Osteoarthritis (OA) is a disease with a substantial public health burden. Quantitative assessments of periarticular bone may be a biomarker capable of monitoring early disease progression. The purpose of this study was to evaluate whether measures of periarticular bone associate with longitudinal structural progression. We conducted a 12-18 months longitudinal study using the Osteoarthritis Initiative (OAI). Participants received knee dual-energy x-ray absorptiometry (DXA), trabecular magnetic resonance (MR) imaging, and x-rays. Knee DXAs generated proximal tibial medial:lateral periarticular bone mineral density (paBMD) measures. Proximal tibial trabecular MR images were assessed for trabecular morphometry: apparent bone volume fraction (BVF), trabecular number, thickness, and spacing. Weight-bearing x-rays were assessed for medial tibiofemoral joint space narrowing (JSN). Chi-squared analyses assessed whether periarticular bone measures were predictive of worsening medial tibiofemoral JSN, adjusted for age, sex, and BMI. In all, 444 participants, mean age 64.2 ± 9.2 years, BMI 29.5 ± 4.6kg/m2, and 52% male at baseline.
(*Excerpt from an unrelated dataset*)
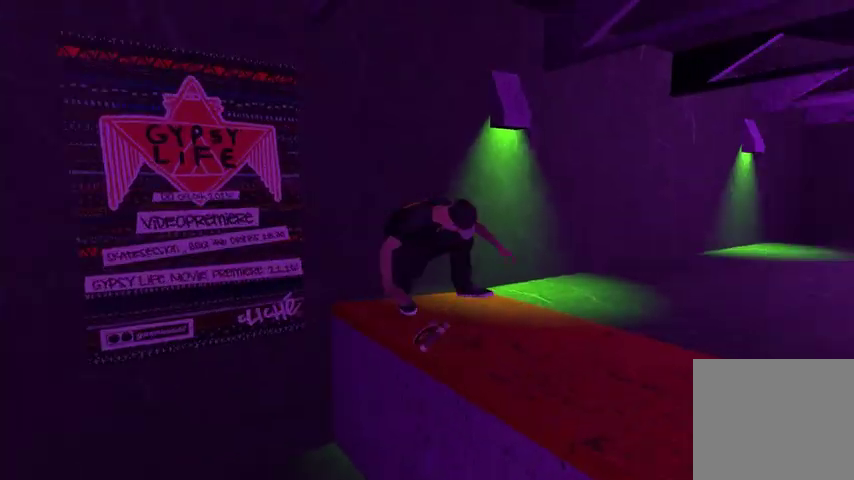
Gameplay with a controller (PlayStation layout); each line is a JSON object with the inputs held at the frame after it. "events" lists button and stick changes between this image and that frame as [ms after this image, input, new state], when the widget could be followed in between. Not read: right_stick.
{"buttons": [], "left_stick": "center", "events": [[33, "left_stick", "center"]]}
Medial JSN (radiographic progression) occurred in 40 participants (9%). Higher baseline medial:lateral paBMD, apparent BVF, trabecular number and thickness, and lower baseline and decreased trabecular spacing were all associated with more progression of JSN in the medial compartment. From lowest to highest baseline medial:lateral paBMD quartile groups, 2%, 5%, 11%, and 18% had medial JSN progression, respectively, between the 36- and 48-month visits, p-values = 0.001 and 0.002 unadjusted and adjusted. The rate of change in medial:lateral paBMD, apparent BVF, and spacing were associated with more medial JSN. For rate of medial:lateral paBMD change from lowest to highest quartile, the proportion of each group that experienced medial JSN progression were 5%, 5%, 11%, and 18%, with an unadjusted and adjusted p-value of 0.005. Baseline and most rates of periarticular bone change associate with knee OA structural progression, highlighting the close relationship between subchondral bone and JSN. Future studies should focus on developing these measures as predictive and pathophysiological biomarkers, and evaluating their deployment in clinical trials testing bone-targeted therapeutics.